One of furfly's sites used to have a "email this article to a friend" feature which allowed the user to enter their name and e-mail address, so all users could use it. Someone sent an article about priests abusing children and gave the from address as whodoyouknowwhohasdonethis@somewhere (I forget the domain they used). The recipient took this as harrassment (probably correctly!) and reported it to the police; it came back to us in the form of a subpoena for information about users of the system. The emailing of articles has been deactivated on this site, for obvious reasons, and if the client ever decides to do it again it will only be available to registered users.
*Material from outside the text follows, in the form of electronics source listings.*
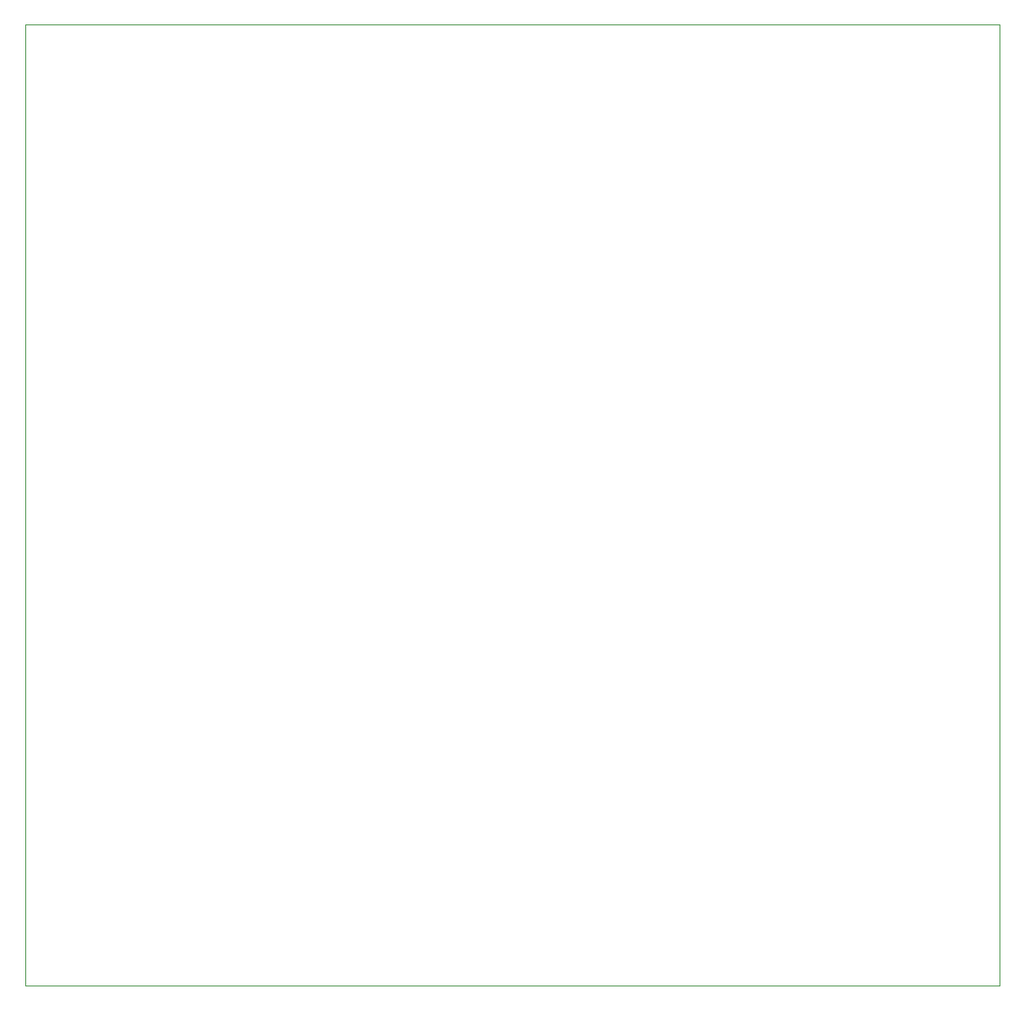
<source format=gm1>
G04 #@! TF.GenerationSoftware,KiCad,Pcbnew,(5.1.4)-1*
G04 #@! TF.CreationDate,2020-01-15T00:46:40+09:00*
G04 #@! TF.ProjectId,m5fm,6d35666d-2e6b-4696-9361-645f70636258,rev?*
G04 #@! TF.SameCoordinates,Original*
G04 #@! TF.FileFunction,Profile,NP*
%FSLAX46Y46*%
G04 Gerber Fmt 4.6, Leading zero omitted, Abs format (unit mm)*
G04 Created by KiCad (PCBNEW (5.1.4)-1) date 2020-01-15 00:46:40*
%MOMM*%
%LPD*%
G04 APERTURE LIST*
%ADD10C,0.100000*%
G04 APERTURE END LIST*
D10*
X160020000Y-27940000D02*
X62230000Y-27940000D01*
X160020000Y-124460000D02*
X160020000Y-27940000D01*
X62230000Y-124460000D02*
X160020000Y-124460000D01*
X62230000Y-27940000D02*
X62230000Y-124460000D01*
M02*

</source>
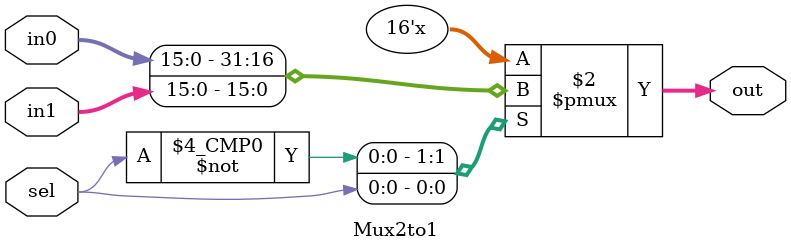
<source format=v>
module Mux2to1(
    input wire [15:0] in0,    // 16-bit input 0
    input wire [15:0] in1,    // 16-bit input 1
    input wire  sel,          // 1-bit selector
    output reg [15:0] out     // 16-bit output
);


    always @(*) begin
        case (sel)
            1'b0: out = in0;  
            1'b1: out = in1;  
        endcase
    end

endmodule



</source>
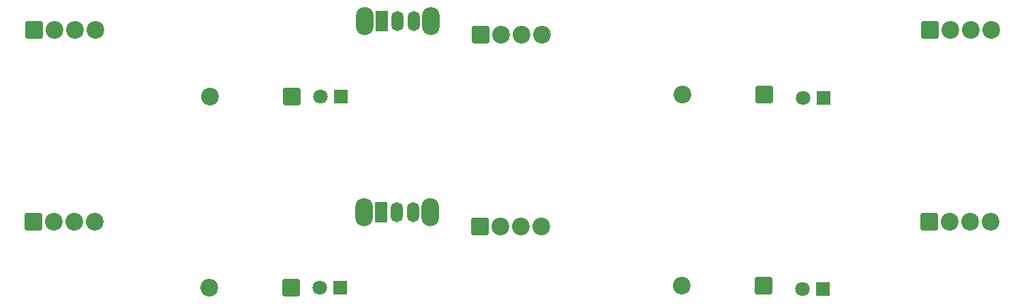
<source format=gbr>
%TF.GenerationSoftware,KiCad,Pcbnew,9.0.3*%
%TF.CreationDate,2025-09-30T08:48:07-07:00*%
%TF.ProjectId,backplate_wiring,6261636b-706c-4617-9465-5f776972696e,rev?*%
%TF.SameCoordinates,Original*%
%TF.FileFunction,Copper,L2,Bot*%
%TF.FilePolarity,Positive*%
%FSLAX46Y46*%
G04 Gerber Fmt 4.6, Leading zero omitted, Abs format (unit mm)*
G04 Created by KiCad (PCBNEW 9.0.3) date 2025-09-30 08:48:07*
%MOMM*%
%LPD*%
G01*
G04 APERTURE LIST*
G04 Aperture macros list*
%AMRoundRect*
0 Rectangle with rounded corners*
0 $1 Rounding radius*
0 $2 $3 $4 $5 $6 $7 $8 $9 X,Y pos of 4 corners*
0 Add a 4 corners polygon primitive as box body*
4,1,4,$2,$3,$4,$5,$6,$7,$8,$9,$2,$3,0*
0 Add four circle primitives for the rounded corners*
1,1,$1+$1,$2,$3*
1,1,$1+$1,$4,$5*
1,1,$1+$1,$6,$7*
1,1,$1+$1,$8,$9*
0 Add four rect primitives between the rounded corners*
20,1,$1+$1,$2,$3,$4,$5,0*
20,1,$1+$1,$4,$5,$6,$7,0*
20,1,$1+$1,$6,$7,$8,$9,0*
20,1,$1+$1,$8,$9,$2,$3,0*%
G04 Aperture macros list end*
%TA.AperFunction,ComponentPad*%
%ADD10RoundRect,0.249999X0.850001X0.850001X-0.850001X0.850001X-0.850001X-0.850001X0.850001X-0.850001X0*%
%TD*%
%TA.AperFunction,ComponentPad*%
%ADD11C,2.200000*%
%TD*%
%TA.AperFunction,ComponentPad*%
%ADD12O,2.200000X3.500000*%
%TD*%
%TA.AperFunction,ComponentPad*%
%ADD13R,1.500000X2.500000*%
%TD*%
%TA.AperFunction,ComponentPad*%
%ADD14O,1.500000X2.500000*%
%TD*%
%TA.AperFunction,ComponentPad*%
%ADD15R,1.800000X1.800000*%
%TD*%
%TA.AperFunction,ComponentPad*%
%ADD16C,1.800000*%
%TD*%
%TA.AperFunction,ComponentPad*%
%ADD17RoundRect,0.249999X-0.850001X-0.850001X0.850001X-0.850001X0.850001X0.850001X-0.850001X0.850001X0*%
%TD*%
G04 APERTURE END LIST*
D10*
%TO.P,D4,1,K*%
%TO.N,Net-(D2-A)*%
X122518000Y-129822000D03*
D11*
%TO.P,D4,2,A*%
%TO.N,GND*%
X112358000Y-129822000D03*
%TD*%
D12*
%TO.P,SW2,*%
%TO.N,*%
X131590000Y-120424000D03*
X139790000Y-120424000D03*
D13*
%TO.P,SW2,1,C*%
%TO.N,GND*%
X133690000Y-120424000D03*
D14*
%TO.P,SW2,2,B*%
%TO.N,Net-(J1-Pin_2)*%
X135690000Y-120424000D03*
%TO.P,SW2,3,A*%
%TO.N,unconnected-(SW2-A-Pad3)*%
X137690000Y-120424000D03*
%TD*%
D15*
%TO.P,D2,1,K*%
%TO.N,Net-(D2-K)*%
X128614000Y-129822000D03*
D16*
%TO.P,D2,2,A*%
%TO.N,Net-(D2-A)*%
X126074000Y-129822000D03*
%TD*%
D10*
%TO.P,D3,1,K*%
%TO.N,Net-(D1-A)*%
X181192000Y-129568000D03*
D11*
%TO.P,D3,2,A*%
%TO.N,Net-(D3-A)*%
X171032000Y-129568000D03*
%TD*%
D17*
%TO.P,J5,1,Pin_1*%
%TO.N,+BATT*%
X90514000Y-121592400D03*
D11*
%TO.P,J5,2,Pin_2*%
%TO.N,-BATT*%
X93054000Y-121592400D03*
%TO.P,J5,3,Pin_3*%
%TO.N,GND*%
X95594000Y-121592400D03*
%TO.P,J5,4,Pin_4*%
X98134000Y-121592400D03*
%TD*%
D15*
%TO.P,D1,1,K*%
%TO.N,GND*%
X188558000Y-129983000D03*
D16*
%TO.P,D1,2,A*%
%TO.N,Net-(D1-A)*%
X186018000Y-129983000D03*
%TD*%
D17*
%TO.P,J6,1,Pin_1*%
%TO.N,+BATT*%
X201761000Y-121561500D03*
D11*
%TO.P,J6,2,Pin_2*%
%TO.N,-BATT*%
X204301000Y-121561500D03*
%TO.P,J6,3,Pin_3*%
%TO.N,GND*%
X206841000Y-121561500D03*
%TO.P,J6,4,Pin_4*%
X209381000Y-121561500D03*
%TD*%
D17*
%TO.P,J1,1,Pin_1*%
%TO.N,Net-(J1-Pin_1)*%
X145970000Y-122152000D03*
D11*
%TO.P,J1,2,Pin_2*%
%TO.N,Net-(J1-Pin_2)*%
X148510000Y-122152000D03*
%TO.P,J1,3,Pin_3*%
X151050000Y-122152000D03*
%TO.P,J1,4,Pin_4*%
%TO.N,Net-(J1-Pin_4)*%
X153590000Y-122152000D03*
%TD*%
D17*
%TO.P,J5,1,Pin_1*%
%TO.N,+BATT*%
X90424000Y-145440400D03*
D11*
%TO.P,J5,2,Pin_2*%
%TO.N,-BATT*%
X92964000Y-145440400D03*
%TO.P,J5,3,Pin_3*%
%TO.N,GND*%
X95504000Y-145440400D03*
%TO.P,J5,4,Pin_4*%
X98044000Y-145440400D03*
%TD*%
D15*
%TO.P,D1,1,K*%
%TO.N,GND*%
X188468000Y-153831000D03*
D16*
%TO.P,D1,2,A*%
%TO.N,Net-(D1-A)*%
X185928000Y-153831000D03*
%TD*%
D17*
%TO.P,J6,1,Pin_1*%
%TO.N,+BATT*%
X201671000Y-145409500D03*
D11*
%TO.P,J6,2,Pin_2*%
%TO.N,-BATT*%
X204211000Y-145409500D03*
%TO.P,J6,3,Pin_3*%
%TO.N,GND*%
X206751000Y-145409500D03*
%TO.P,J6,4,Pin_4*%
X209291000Y-145409500D03*
%TD*%
D10*
%TO.P,D3,1,K*%
%TO.N,Net-(D1-A)*%
X181102000Y-153416000D03*
D11*
%TO.P,D3,2,A*%
%TO.N,Net-(D3-A)*%
X170942000Y-153416000D03*
%TD*%
D17*
%TO.P,J1,1,Pin_1*%
%TO.N,Net-(J1-Pin_1)*%
X145880000Y-146000000D03*
D11*
%TO.P,J1,2,Pin_2*%
%TO.N,Net-(J1-Pin_2)*%
X148420000Y-146000000D03*
%TO.P,J1,3,Pin_3*%
X150960000Y-146000000D03*
%TO.P,J1,4,Pin_4*%
%TO.N,Net-(J1-Pin_4)*%
X153500000Y-146000000D03*
%TD*%
D15*
%TO.P,D2,1,K*%
%TO.N,Net-(D2-K)*%
X128524000Y-153670000D03*
D16*
%TO.P,D2,2,A*%
%TO.N,Net-(D2-A)*%
X125984000Y-153670000D03*
%TD*%
D10*
%TO.P,D4,1,K*%
%TO.N,Net-(D2-A)*%
X122428000Y-153670000D03*
D11*
%TO.P,D4,2,A*%
%TO.N,GND*%
X112268000Y-153670000D03*
%TD*%
D12*
%TO.P,SW2,*%
%TO.N,*%
X131500000Y-144272000D03*
X139700000Y-144272000D03*
D13*
%TO.P,SW2,1,C*%
%TO.N,GND*%
X133600000Y-144272000D03*
D14*
%TO.P,SW2,2,B*%
%TO.N,Net-(J1-Pin_2)*%
X135600000Y-144272000D03*
%TO.P,SW2,3,A*%
%TO.N,unconnected-(SW2-A-Pad3)*%
X137600000Y-144272000D03*
%TD*%
M02*

</source>
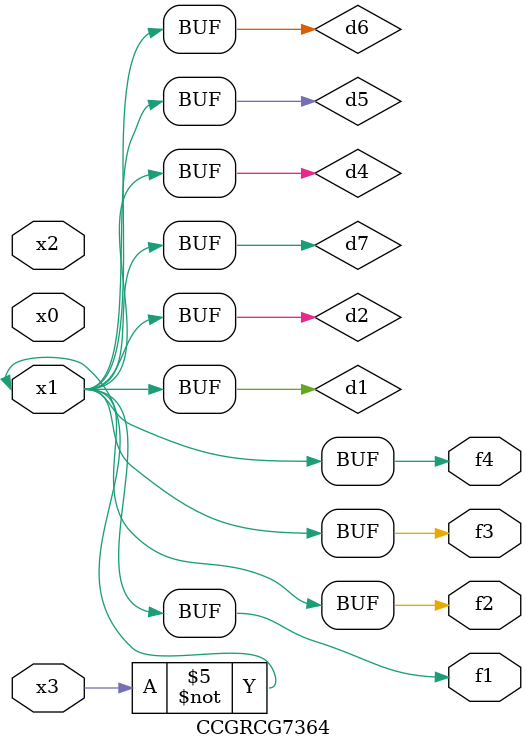
<source format=v>
module CCGRCG7364(
	input x0, x1, x2, x3,
	output f1, f2, f3, f4
);

	wire d1, d2, d3, d4, d5, d6, d7;

	not (d1, x3);
	buf (d2, x1);
	xnor (d3, d1, d2);
	nor (d4, d1);
	buf (d5, d1, d2);
	buf (d6, d4, d5);
	nand (d7, d4);
	assign f1 = d6;
	assign f2 = d7;
	assign f3 = d6;
	assign f4 = d6;
endmodule

</source>
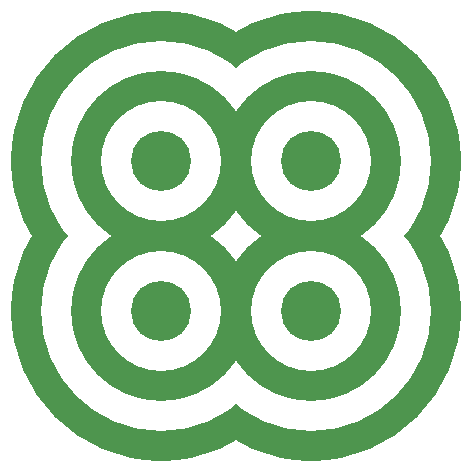
<source format=gbr>
%FSLAX34Y34*%%MOIN*%%ADD10C,1*%%ADD11C,0.8*%%ADD12C,0.6*%%ADD13C,0.4*%%ADD14C,0.2*%%SRX2Y2I0.5J0.5*%D10*D03*%LPC*%D11*D03*%LPD*%D12*D03*%LPC*%D13*D03*%LPD*%D14*D03*M02*
</source>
The ironic thing about the whole experience was that they were specifically asking for information about people who had access to our mail server, because that's the system it came from. We told our lawyer repeatedly that they were asking the wrong questions, but being a lawyer he wasn't about to volunteer any information to the other side. So I don't think they ever tracked down the person who did this. Whether they should or should not have been able to is of course open to debate, but I was quite amazed by the gross lack of technical understanding among people who were investigating a technology crime.
I like Walter's idea of requiring authentication to update the info. Perhaps it will be a forcing function that gets more party-management code written. Don's right, though, it makes robot attacks worse. Janine, yes this would definitely have to be turn-off-able.
Let me try to think further about dealing with attacks.
At this point I think we'd need to add some features to prevent abuse of anonymous comments.
The other thing I notice andrew mentioned is to make the UI easier. That is simple if we have an includable form in general comments that you can put inline into your package.